You’re no doubt referring to results of a study from India showing that men under 40 who were prematurely grey or going bald were at more than five times greater risk of heart attack and heart disease than other men. The researchers reported that balding and premature greying are associated with greater risk than other well-established factors such as obesity, high blood pressure, family history of heart disease, smoking, belly fat and a high body mass index (BMI).
Not surprisingly, experts elsewhere were skeptical of the findings. The study included only Indian men younger than 40, so we would need research involving a lot more men of different ethnicities elsewhere in the world to test the reported association. The authors said they undertook the study because the incidence of coronary artery disease in young men has been increasing in India and can’t be explained by known risk factors. In presenting the findings at a cardiology conference, one of the researchers maintained that premature balding and greying correlate well with vascular age irrespective of chronological age.
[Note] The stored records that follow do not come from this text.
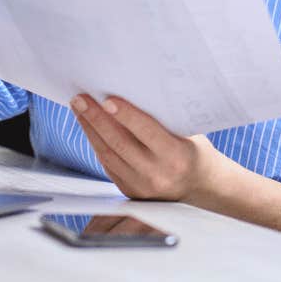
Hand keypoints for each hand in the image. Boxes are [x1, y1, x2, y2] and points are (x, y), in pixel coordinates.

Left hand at [70, 93, 218, 202]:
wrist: (201, 187)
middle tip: (80, 98)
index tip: (106, 99)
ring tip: (79, 108)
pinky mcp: (130, 192)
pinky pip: (107, 165)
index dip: (125, 115)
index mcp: (176, 157)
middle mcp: (157, 174)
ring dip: (90, 129)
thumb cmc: (193, 150)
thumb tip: (130, 89)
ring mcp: (142, 187)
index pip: (146, 132)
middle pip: (119, 143)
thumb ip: (162, 118)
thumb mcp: (187, 132)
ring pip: (108, 154)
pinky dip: (95, 143)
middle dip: (96, 118)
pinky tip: (88, 126)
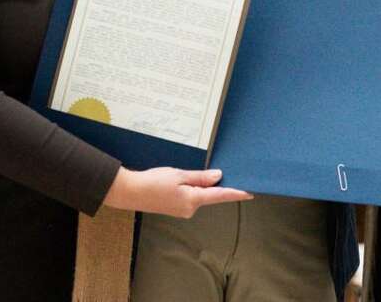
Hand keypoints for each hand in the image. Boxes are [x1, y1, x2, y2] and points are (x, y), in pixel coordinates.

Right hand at [103, 167, 251, 217]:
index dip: (236, 193)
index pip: (220, 195)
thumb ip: (200, 177)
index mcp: (193, 200)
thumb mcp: (179, 175)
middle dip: (215, 184)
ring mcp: (183, 210)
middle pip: (210, 195)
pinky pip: (190, 197)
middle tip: (220, 170)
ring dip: (200, 185)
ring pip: (199, 195)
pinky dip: (192, 188)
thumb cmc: (153, 181)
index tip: (250, 192)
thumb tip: (219, 176)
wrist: (130, 192)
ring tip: (184, 174)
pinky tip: (181, 180)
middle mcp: (190, 209)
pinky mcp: (176, 208)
The study included 790 men under 40 with coronary artery disease and a control group of 1,270 age-matched healthy men. All had a medical history taken in addition to a series of tests, including an electrocardiogram, echocardiography, blood work and a coronary angiogram. The researchers also scored all the men’s male-pattern baldness after analyzing 24 different views of each participant’s scalp. Those with all their hair were given a score of zero; those with mild thinning were scored as one; two indicated moderate baldness; and three was severe baldness. The color of the men’s hair was also scored with pure black rated one; more black than white, two; equal amounts of black and white, three; more white than black, four; and pure white, five.
All told, the men with coronary artery disease were more likely than their heart healthy peers to have greyed prematurely (50 percent versus 30 percent) and more likely to have male pattern baldness (49 percent versus 27 percent). After adjusting for age and other cardiovascular risk factors, the team determined that male-pattern baldness was associated with a 5.6 times greater risk of coronary artery disease, and premature greying with a 5.3 percent greater risk. Obesity presented a fourfold risk.
These findings do not prove cause and effect, only an association between premature greying and balding and the incidence of heart disease. Kamal Sharma, associate professor of cardiology at the U.N. Mehta Institute of Cardiology and Research Center in Ahmedabad, India, suggested that baldness and premature greying might indicate biological – rather than chronological – age, which he said may be important in determining total cardiovascular risk.
Men can’t do much about greying or thinning hair, but if you’re concerned about heart disease, there’s a lot you can do to lower your risk.
Andrew Weil, M.D.
Kamal Sharma et al, “Male-pattern baldness and premature graying associated with risk of early heart disease: Both were stronger risk factors than obesity.” European Society of Cardiology, November 30, 2017.